The constitutions of the states of Kentucky, Missouri, Arkansas, Mississippi, and Alabama, all have provisions about slaves; yet none of them tell us who may be slaves. Some of them indeed provide for the admission into their state of such persons as are slaves under the laws, (which of course means only the constitutional laws,) of other states. But when we go to those other states, we find that their constitutions have made no designation of the persons who may be made slaves; and therefore we are as far from finding the actual persons of the slaves as we were before.

The principal provision, in the several state constitutions, recognizing slavery, is, in substance, this, that the legislature shall have no power to emancipate slaves without the consent of their owners, or without making compensation. But this provision is of no avail to legalize slavery, for slavery must be constitutionally established, before there can be any legal slaves to be emancipated; and it cannot be established without describing the persons who may be made slaves.

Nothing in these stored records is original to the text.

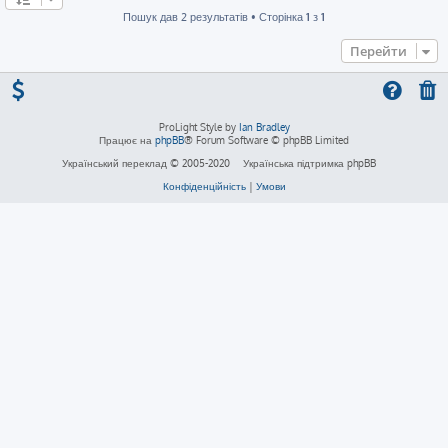
Пошук дав 2 результатів • Сторінка
1
з
1
Перейти
ProLight Style by
Ian Bradley
Працює на
phpBB
® Forum Software © phpBB Limited
Український переклад © 2005-2020
Українська підтримка phpBB
Конфіденційність
|
Умови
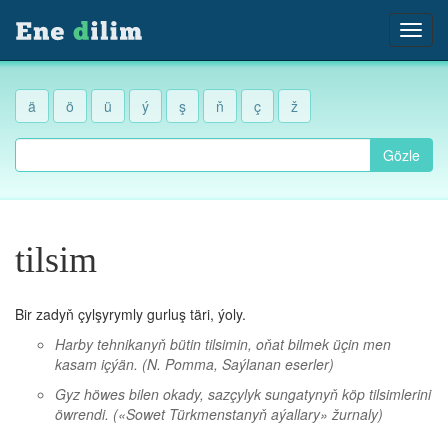
ä
ö
ü
ý
ş
ň
ç
ž
Gözle
tilsim
Bir zadyň çylşyrymly gurluş täri, ýoly.
Harby tehnikanyň bütin tilsimin, oňat bilmek üçin men
kasam içýän.
(N. Pomma, Saýlanan eserler)
Gyz höwes bilen okady, sazçylyk sungatynyň köp tilsimlerini
öwrendi.
(«Sowet Türkmenstanyň aýallary» žurnaly)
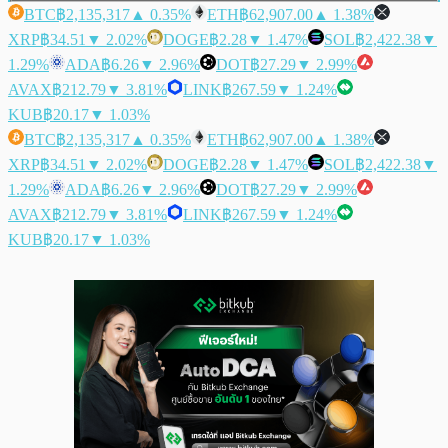
BTC
฿2,135,317
▲ 0.35%
ETH
฿62,907.00
▲ 1.38%
XRP
฿34.51
▼ 2.02%
DOGE
฿2.28
▼ 1.47%
SOL
฿2,422.38
▼
1.29%
ADA
฿6.26
▼ 2.96%
DOT
฿27.29
▼ 2.99%
AVAX
฿212.79
▼ 3.81%
LINK
฿267.59
▼ 1.24%
KUB
฿20.17
▼ 1.03%
BTC
฿2,135,317
▲ 0.35%
ETH
฿62,907.00
▲ 1.38%
XRP
฿34.51
▼ 2.02%
DOGE
฿2.28
▼ 1.47%
SOL
฿2,422.38
▼
1.29%
ADA
฿6.26
▼ 2.96%
DOT
฿27.29
▼ 2.99%
AVAX
฿212.79
▼ 3.81%
LINK
฿267.59
▼ 1.24%
KUB
฿20.17
▼ 1.03%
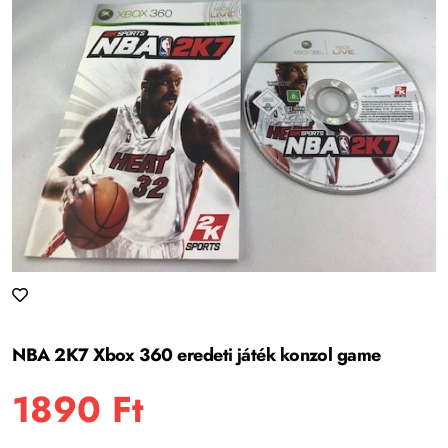
NBA 2K7 Xbox 360 eredeti játék konzol game
1890
Ft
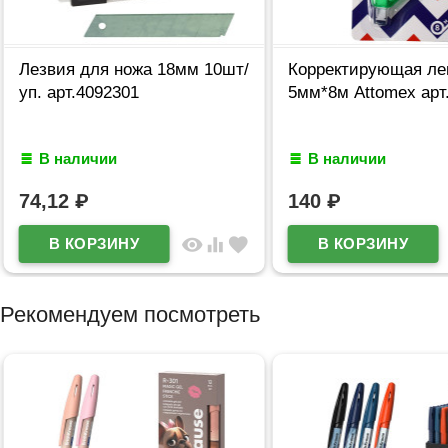
Лезвия для ножа 18мм 10шт/
Корректирующая ле
уп. арт.4092301
5мм*8м Attomex арт
В наличии
В наличии
74,12
₽
140
₽
visibility
equalizer
favorite
Рекомендуем посмотреть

Kentucky was originally a part of Virginia, and derived her slaves from Virginia. As the constitution of Virginia was always a free one, it gave no authority for slavery in that part of the state which is now Kentucky. Of course Kentucky never had any legal slavery.

Slavery was positively prohibited in all the states included in the Louisiana purchase, by the third article of the treaty of cession—which is in these words:—

Art. 3. "The inhabitants" (that is, all the inhabitants,) "of the ceded territory shall be incorporated in the union of the United States, and admitted as soon as possible, according to the principles of the federal constitution, to the enjoyment of all the rights, advantages, and immunities of citizens of the United States; and, in the mean time, they shall be maintained and protected in the free enjoyment of their liberty, property, and the religion which they profess."

The cession of Florida to the United States was made on the same terms. The words of the treaty, on this point, are as follows:—

"Art. 6. The inhabitants of the territories, which his Catholic majesty cedes to the United States by this treaty, shall be incorporated in the Union of the United States, as soon as may be consistent with the principles of the federal constitution, and admitted to the enjoyment of all the privileges, rights and immunities of the citizens of the United States."

To allow any of the "inhabitants," included in those treaties, to be held as slaves, or denied the rights of citizenship under the United States' constitution, is a plain breach of the treaties.

The constitutions of some of the slave states have provisions like this, viz., that all laws previously in force, shall remain in force until repealed, unless repugnant to this constitution. But I think there is no instance, in which the slave acts, then on their statute books, could be perpetuated by this provision—and for two reasons; 1st. These slave acts were previously unconstitutional, and therefore were not, legally speaking, "laws in force."[30] 2d. Every constitution, I think, that has this provision, has one or more other provisions that are "repugnant" to the slave acts.

[30] This principle would apply, as we have before seen, where the change was from the colonial to a state government. It would also apply to all cases where the change took place, under the constitution of the United States, from a territorial to a state government. It needs no argument to prove that all our territorial statutes, that have purported to authorize slavery, were unconstitutional.